Si chiude, dunque, dal punto di vista contabile, l’indagine delegata dal vice procuratore Gianluca Albo ai finanzieri del Nucleo di polizia tributaria di Palermo, sfociata a anche in un processo penale ancora in corso.
I soldi della Regione, invece di essere utilizzati per pagare i fornitori, finirono sul conto corrente di Currao e di un altro intestato a un altro soggetto, ma nella sua disponibilità. Fu l’ennesimo scandalo che travolse l’assessorato regionale all’Istruzione e alla Formazione professionale. L’inchiesta nasceva dalla denuncia dell’ex capo del dipartimento Formazione, Ludovico Albert, e del dirigente Marcello Maisano.
A Emanuele Currao, poi trasferito, bastò cambiare le cifre dell’Iban per dirottare migliaia di euro sul proprio conto corrente. Il tutto, sostiene l’accusa ne processo penale, grazie alla compiacenza della Cimino. Davanti ai magistrati contabili le è stato contestato il comportamento colposo e non doloso. A lei spettava, infatti, il compito di vigilare. Ed invece Currao entrava nel sistema informatico per disporre i mandati di pagamento con la password della dirigente che ha confessato la sua abitudine a cedere le sue credenziali informatiche. Le incursioni di Currao sono avvenute anche quando non doveva essere in ufficio visto che era stato sospeso per un periodo dal servizio.

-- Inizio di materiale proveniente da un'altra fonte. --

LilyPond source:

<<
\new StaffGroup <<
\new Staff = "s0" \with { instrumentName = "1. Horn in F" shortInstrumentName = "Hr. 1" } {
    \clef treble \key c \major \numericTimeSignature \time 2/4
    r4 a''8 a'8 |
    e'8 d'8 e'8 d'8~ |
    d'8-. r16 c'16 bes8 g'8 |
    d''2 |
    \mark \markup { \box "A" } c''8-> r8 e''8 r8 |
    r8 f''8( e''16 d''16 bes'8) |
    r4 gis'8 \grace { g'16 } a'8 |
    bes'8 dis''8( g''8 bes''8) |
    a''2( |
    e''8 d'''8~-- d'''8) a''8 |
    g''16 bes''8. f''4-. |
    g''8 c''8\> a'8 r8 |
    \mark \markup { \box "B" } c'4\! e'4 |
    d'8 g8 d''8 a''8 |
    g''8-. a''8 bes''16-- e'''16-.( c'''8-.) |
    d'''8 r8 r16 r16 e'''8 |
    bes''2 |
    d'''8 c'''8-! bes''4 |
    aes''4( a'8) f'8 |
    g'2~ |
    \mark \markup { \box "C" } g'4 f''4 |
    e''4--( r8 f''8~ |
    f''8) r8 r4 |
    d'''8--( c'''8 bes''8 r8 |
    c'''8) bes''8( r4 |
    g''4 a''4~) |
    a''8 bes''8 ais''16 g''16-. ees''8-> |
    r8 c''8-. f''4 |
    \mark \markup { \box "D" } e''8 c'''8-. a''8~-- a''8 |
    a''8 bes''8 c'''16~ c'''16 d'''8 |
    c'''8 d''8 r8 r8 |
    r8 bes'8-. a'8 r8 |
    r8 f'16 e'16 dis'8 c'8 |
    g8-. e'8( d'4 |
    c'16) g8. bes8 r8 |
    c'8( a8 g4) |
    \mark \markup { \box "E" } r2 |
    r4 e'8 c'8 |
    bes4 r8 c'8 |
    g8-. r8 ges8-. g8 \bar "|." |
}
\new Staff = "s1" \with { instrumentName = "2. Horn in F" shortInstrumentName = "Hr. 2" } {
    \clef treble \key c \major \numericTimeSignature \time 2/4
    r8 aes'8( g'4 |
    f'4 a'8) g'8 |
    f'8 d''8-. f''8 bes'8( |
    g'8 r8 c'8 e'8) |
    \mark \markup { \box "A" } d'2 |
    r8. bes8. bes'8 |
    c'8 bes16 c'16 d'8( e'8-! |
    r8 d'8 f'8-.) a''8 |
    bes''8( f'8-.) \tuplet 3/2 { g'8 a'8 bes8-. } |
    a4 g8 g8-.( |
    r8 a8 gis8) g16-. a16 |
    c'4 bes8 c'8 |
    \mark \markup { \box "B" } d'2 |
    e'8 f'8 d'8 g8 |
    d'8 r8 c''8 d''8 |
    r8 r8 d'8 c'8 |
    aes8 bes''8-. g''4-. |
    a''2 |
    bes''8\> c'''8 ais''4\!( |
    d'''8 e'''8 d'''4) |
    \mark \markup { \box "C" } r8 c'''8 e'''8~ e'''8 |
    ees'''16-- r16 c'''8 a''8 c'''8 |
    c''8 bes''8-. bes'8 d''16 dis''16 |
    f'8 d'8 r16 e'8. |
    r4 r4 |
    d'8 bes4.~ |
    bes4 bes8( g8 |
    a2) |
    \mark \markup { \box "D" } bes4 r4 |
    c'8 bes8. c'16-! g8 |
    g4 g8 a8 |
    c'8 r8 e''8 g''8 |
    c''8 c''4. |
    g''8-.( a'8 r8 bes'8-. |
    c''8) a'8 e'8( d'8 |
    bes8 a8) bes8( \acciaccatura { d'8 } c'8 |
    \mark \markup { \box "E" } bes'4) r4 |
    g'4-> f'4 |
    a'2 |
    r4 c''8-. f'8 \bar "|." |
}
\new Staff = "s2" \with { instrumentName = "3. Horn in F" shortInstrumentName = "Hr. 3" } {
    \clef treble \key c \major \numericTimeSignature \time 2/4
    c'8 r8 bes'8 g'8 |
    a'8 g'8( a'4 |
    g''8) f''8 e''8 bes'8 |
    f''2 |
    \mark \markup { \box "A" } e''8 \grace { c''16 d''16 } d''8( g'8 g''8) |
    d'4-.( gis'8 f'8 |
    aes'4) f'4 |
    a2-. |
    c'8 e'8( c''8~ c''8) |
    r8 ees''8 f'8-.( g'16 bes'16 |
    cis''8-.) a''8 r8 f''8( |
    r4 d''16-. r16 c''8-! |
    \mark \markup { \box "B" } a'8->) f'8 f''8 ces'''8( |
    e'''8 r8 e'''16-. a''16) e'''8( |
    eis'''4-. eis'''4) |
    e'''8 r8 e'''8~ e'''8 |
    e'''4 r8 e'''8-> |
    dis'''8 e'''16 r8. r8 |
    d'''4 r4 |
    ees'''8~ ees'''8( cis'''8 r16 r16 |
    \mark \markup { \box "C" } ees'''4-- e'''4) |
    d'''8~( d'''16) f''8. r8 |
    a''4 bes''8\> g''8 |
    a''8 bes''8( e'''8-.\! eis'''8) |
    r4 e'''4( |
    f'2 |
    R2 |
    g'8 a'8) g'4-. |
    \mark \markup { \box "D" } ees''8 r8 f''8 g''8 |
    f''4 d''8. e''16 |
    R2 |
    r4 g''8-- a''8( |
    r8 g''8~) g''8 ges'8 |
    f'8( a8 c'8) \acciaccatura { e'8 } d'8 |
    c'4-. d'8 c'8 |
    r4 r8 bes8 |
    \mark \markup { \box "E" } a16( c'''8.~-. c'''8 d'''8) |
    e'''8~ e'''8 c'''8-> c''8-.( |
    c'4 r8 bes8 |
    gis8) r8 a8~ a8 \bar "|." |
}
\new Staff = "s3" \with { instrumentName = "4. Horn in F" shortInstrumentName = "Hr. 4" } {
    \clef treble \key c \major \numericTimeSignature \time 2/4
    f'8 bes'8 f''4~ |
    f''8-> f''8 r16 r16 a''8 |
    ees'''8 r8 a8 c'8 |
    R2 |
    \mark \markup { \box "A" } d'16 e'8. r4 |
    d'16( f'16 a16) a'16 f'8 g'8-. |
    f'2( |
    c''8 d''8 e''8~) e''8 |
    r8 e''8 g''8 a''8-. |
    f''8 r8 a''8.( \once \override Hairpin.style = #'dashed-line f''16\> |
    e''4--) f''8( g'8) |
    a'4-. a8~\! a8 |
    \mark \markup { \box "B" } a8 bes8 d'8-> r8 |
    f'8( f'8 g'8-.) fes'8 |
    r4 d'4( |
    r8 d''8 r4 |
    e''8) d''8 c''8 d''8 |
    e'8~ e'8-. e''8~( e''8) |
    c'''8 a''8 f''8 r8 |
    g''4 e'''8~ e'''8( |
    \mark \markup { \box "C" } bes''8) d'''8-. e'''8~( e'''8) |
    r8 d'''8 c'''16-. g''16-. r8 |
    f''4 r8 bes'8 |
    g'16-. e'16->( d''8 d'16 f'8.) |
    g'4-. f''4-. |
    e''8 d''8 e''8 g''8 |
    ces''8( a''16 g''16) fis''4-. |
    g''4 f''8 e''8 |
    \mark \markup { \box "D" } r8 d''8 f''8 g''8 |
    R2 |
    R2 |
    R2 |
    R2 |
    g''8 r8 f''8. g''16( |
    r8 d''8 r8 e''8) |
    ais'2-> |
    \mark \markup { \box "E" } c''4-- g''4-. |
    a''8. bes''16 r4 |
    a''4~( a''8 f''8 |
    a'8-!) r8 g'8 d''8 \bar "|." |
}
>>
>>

La Cimino si è difesa sostenendo di essersi attivata per segnalare alcune situazioni anomale e per recuperare i soldi finiti sul conto corrente sbagliato. Eppure nel corso dell’interrogatorio davanti al giudice per le indagini preliminari era stato proprio Currao ad ammettere di essere l’artefice della truffa e a sollevare pesanti ombre sulla gestione della Cimino.
Nelle carte dell’inchiesta è finita anche la storia di un viaggio in Sud America pagato due volte dalla Regione. La prima attraverso un accredito lecito, l’altra con un decreto ingiuntivo, richiesto dallo stesso Currao e il cui importo – 42 mila euro – sarebbe stato girato sul conto corrente del funzionario. Nel 2009 la Regione impegnò i soldi per pagare la trasferta di alcuni funzionari, compreso Currao, in Costa Rica e Argentina. Il viaggio era finanziato dall’Unione europea nell’ambito del progetto Pacef sulla “valorizzazione della donna nel Sud America”. Secondo gli investigatori il viaggio sarebbe stato pagato due volte.
Tra i beneficiari dei fondi pubblici “distratti” da Currao ci sarebbe anche l’imprenditore Mario Avara che aveva costruito una casa in legno per Currao a Sciacca, finita sotto sequestro. Avara aveva detto di essere all’oscuro della truffa. Si era limitato a incassare i soldi che Currao gli doveva per il lavoro. Un capitolo dell’inchiesta penale coinvolge una raffica di dipendenti che avrebbero intascato soldi non dovuti per straordinari inesistenti o gonfiati.
Nel frattempo la ricostruzione dei finanzieri ha retto al vaglio della Corte dei conti. Ed è arrivata la condanna definitiva.